WHAT TO PRODUCE: Output the listing below verbatim, but drop the images.

━━━━━ DATASET SECTION

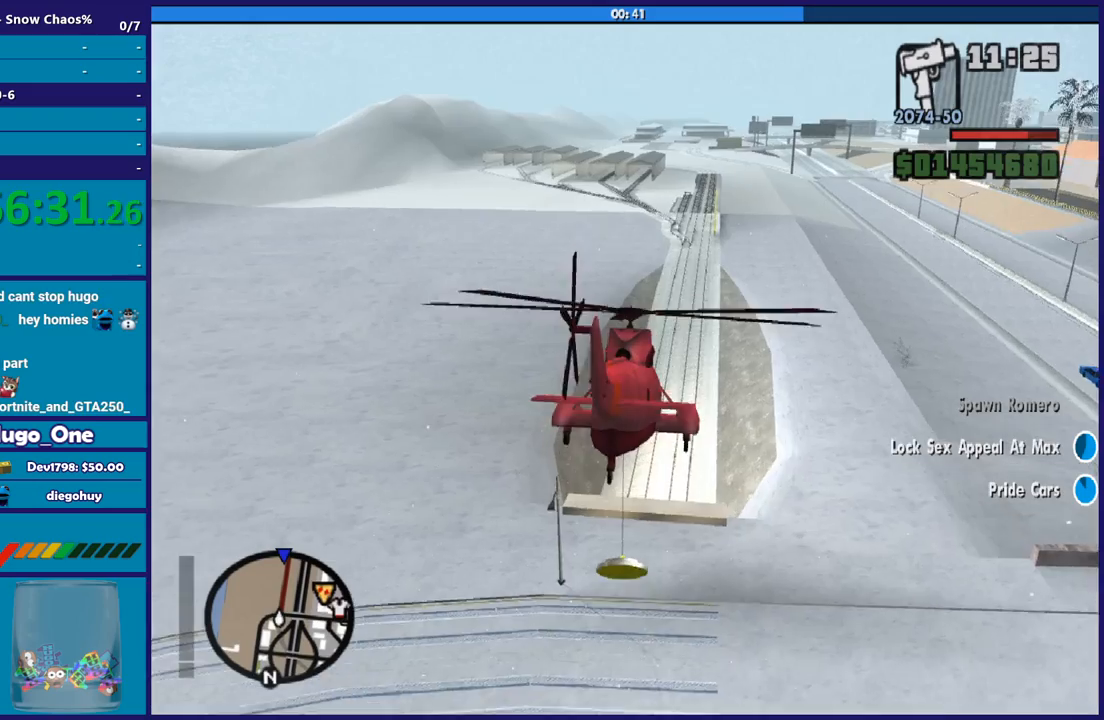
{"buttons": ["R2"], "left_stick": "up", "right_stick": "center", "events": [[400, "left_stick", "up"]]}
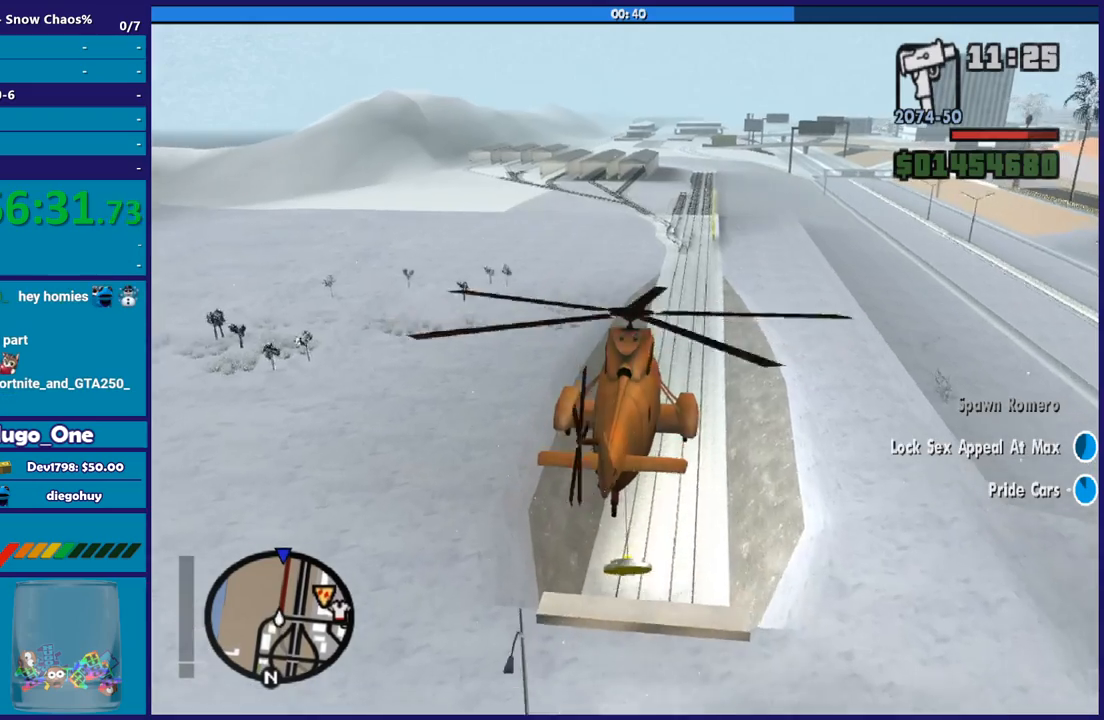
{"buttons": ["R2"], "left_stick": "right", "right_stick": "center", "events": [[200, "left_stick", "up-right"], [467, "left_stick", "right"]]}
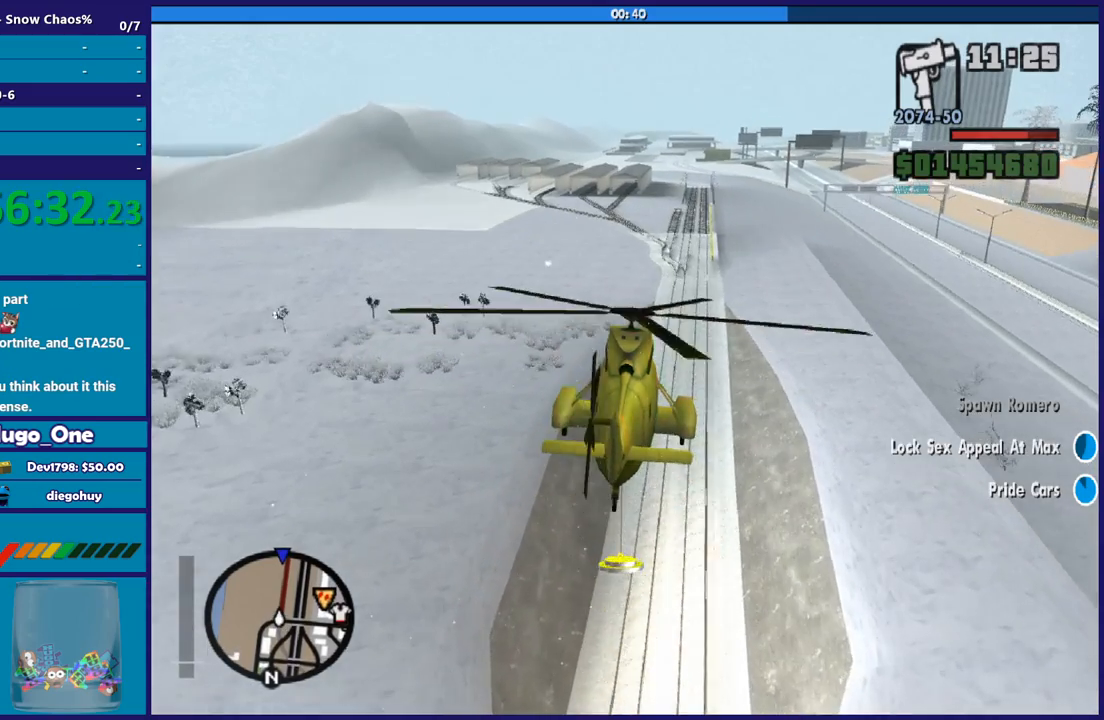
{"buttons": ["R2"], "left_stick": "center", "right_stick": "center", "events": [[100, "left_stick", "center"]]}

━━━━━━━━━━

ANSWER TO THIS EXERCISE:
{"buttons": ["R2"], "left_stick": "up", "right_stick": "center", "events": [[400, "left_stick", "up"]]}
{"buttons": ["R2"], "left_stick": "right", "right_stick": "center", "events": [[200, "left_stick", "up-right"], [467, "left_stick", "right"]]}
{"buttons": ["R2"], "left_stick": "center", "right_stick": "center", "events": [[100, "left_stick", "center"]]}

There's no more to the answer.